▶ [EXERCISE REQUIREMENTS]
Answer these questions from the background paper on intellectual property below:
(a) How many main categories of intellectual property does the paper list?
(b) Which instruments does the paper place at the top level of its hierarchy?
(c) Which statute does the paper name in connection with anti-competitive behaviour in charging monopoly prices?

▶ [SELECTED PASSAGE]
— begin —

Types of Intellectual Property, and IP protection


This background paper addresses the role intellectual property plays in creating legal rights from ideas and concepts, and illustrates how the various categories of intellectual property can be employed to protect those property rights.

Types of Intellectual Property

There are seven main categories of intellectual property. These are

  • Patents
  • Designs
  • Trade marks
  • Copyright
  • Trade secrets and confidential information
  • Trade get-up
  • Unregistered trade marks

Our Objective

Our objective is to show you:

  • How to create property in an idea using the intellectual property instruments; and
  • When to use which instrument.

To achieve our objective we will place each instrument in a hierarchy based on their ability to protect an idea.

Hierarchy of Intellectual Property Instruments

Patents, Designs and Trade Marks

At the top level of the hierarchy are patents, designs and trade marks.

These instruments are governed by statute and are able to be registered. Consequently the creator acquires a statutory monopoly.

The advantages of registration are:

  • The ability to define the owners rights;
  • The improved ability with which an idea can be protected; and
  • The registered proprietor's right to charge monopoly prices (subject to anti-competitive behaviour in terms of the Commerce Act 1986 by charging such prices).

The disadvantages of registration include:

  • Complexity of the process;
  • Consequent expense;
  • Delays in obtaining registration;
  • Expense of defending challenges to the registration;
  • Cost of enforcement; and
  • Defects in the law on damages.


Copyright is the property right to control who copies a two-dimensional written work (both in two and three-dimensions).

It is nothing to do with physical ownership of the media the work is rendered on.

— end —

▶ [LISTED ENTRIES]

— begin —

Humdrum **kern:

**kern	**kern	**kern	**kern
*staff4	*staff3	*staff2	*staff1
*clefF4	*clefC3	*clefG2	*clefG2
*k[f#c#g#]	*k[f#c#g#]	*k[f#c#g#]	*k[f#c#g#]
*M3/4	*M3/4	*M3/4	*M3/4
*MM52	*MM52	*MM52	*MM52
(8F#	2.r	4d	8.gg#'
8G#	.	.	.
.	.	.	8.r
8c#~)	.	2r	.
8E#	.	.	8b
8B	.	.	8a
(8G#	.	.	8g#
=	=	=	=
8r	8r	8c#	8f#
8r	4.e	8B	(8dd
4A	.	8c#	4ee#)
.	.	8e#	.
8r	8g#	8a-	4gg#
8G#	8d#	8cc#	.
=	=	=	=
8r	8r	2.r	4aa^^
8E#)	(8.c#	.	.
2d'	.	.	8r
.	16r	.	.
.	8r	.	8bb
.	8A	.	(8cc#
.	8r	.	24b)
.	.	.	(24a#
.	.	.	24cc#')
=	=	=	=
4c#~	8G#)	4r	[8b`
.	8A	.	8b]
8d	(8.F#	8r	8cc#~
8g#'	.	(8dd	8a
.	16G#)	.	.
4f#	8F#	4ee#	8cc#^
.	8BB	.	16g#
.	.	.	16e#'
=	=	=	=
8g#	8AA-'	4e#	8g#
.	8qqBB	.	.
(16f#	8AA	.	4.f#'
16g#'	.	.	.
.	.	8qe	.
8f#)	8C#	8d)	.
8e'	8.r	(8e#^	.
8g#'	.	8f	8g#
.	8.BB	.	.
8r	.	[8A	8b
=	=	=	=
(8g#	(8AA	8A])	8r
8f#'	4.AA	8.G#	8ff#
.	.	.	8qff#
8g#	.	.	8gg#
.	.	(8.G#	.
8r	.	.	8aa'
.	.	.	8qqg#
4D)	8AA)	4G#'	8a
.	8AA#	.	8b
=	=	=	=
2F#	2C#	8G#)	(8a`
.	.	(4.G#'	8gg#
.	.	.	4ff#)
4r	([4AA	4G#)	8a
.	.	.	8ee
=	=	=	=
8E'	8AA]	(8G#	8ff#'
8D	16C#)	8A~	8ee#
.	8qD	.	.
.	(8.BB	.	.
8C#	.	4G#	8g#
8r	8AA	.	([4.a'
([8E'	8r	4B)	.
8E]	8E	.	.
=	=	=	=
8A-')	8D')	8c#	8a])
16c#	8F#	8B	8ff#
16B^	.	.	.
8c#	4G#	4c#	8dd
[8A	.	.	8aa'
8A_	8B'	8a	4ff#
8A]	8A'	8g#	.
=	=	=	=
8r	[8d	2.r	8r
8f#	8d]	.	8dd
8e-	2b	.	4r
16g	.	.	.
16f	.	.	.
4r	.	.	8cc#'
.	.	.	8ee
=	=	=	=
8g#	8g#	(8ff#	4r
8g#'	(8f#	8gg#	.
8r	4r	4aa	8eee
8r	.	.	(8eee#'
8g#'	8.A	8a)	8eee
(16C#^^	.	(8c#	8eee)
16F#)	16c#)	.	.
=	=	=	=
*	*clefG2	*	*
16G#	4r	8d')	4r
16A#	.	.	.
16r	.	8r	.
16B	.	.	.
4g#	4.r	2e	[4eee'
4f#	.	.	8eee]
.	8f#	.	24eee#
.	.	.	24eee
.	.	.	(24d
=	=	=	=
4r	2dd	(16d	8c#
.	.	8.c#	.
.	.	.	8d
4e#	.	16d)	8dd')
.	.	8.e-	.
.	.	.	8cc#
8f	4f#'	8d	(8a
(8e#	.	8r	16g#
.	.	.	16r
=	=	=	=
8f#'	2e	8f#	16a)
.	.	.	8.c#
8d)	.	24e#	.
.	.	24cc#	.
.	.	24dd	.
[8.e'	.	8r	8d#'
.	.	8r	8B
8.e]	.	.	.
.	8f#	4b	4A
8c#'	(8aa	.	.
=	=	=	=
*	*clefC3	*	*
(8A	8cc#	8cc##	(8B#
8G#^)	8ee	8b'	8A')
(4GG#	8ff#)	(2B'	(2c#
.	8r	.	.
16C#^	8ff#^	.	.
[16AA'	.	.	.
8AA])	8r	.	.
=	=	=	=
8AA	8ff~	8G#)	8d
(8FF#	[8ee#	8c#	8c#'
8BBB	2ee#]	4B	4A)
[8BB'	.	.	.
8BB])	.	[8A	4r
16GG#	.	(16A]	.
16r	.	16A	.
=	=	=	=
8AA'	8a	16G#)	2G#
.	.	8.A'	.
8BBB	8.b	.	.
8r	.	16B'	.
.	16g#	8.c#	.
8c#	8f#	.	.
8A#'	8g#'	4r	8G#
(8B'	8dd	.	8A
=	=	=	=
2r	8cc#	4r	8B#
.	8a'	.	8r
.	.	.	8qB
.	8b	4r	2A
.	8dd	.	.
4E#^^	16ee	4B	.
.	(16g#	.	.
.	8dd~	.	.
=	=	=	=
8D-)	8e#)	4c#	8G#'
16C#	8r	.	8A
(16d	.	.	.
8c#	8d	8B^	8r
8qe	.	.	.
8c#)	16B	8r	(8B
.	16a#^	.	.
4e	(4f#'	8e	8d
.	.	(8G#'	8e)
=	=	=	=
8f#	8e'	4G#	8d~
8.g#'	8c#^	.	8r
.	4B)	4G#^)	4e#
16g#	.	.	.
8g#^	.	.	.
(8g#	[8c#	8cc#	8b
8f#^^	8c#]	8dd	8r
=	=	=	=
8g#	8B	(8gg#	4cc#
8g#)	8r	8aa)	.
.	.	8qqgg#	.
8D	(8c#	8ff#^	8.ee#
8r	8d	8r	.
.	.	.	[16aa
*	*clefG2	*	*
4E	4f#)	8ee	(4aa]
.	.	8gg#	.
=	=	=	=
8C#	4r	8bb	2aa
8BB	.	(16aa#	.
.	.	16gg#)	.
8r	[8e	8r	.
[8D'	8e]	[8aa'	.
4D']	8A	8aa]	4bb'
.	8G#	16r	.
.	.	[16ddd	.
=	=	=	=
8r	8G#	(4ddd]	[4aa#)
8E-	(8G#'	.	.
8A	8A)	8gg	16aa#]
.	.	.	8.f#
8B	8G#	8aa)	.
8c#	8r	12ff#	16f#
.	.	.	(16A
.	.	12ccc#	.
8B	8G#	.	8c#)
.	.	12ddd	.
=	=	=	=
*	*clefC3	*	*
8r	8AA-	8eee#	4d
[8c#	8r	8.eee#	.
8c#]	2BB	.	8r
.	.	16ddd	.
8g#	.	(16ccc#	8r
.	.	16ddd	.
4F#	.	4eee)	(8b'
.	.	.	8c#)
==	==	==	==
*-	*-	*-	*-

— end —

▶ [RESPONSE TO THIS EXERCISE]
(a) Seven.
(b) Patents, designs and trade marks.
(c) The Commerce Act 1986.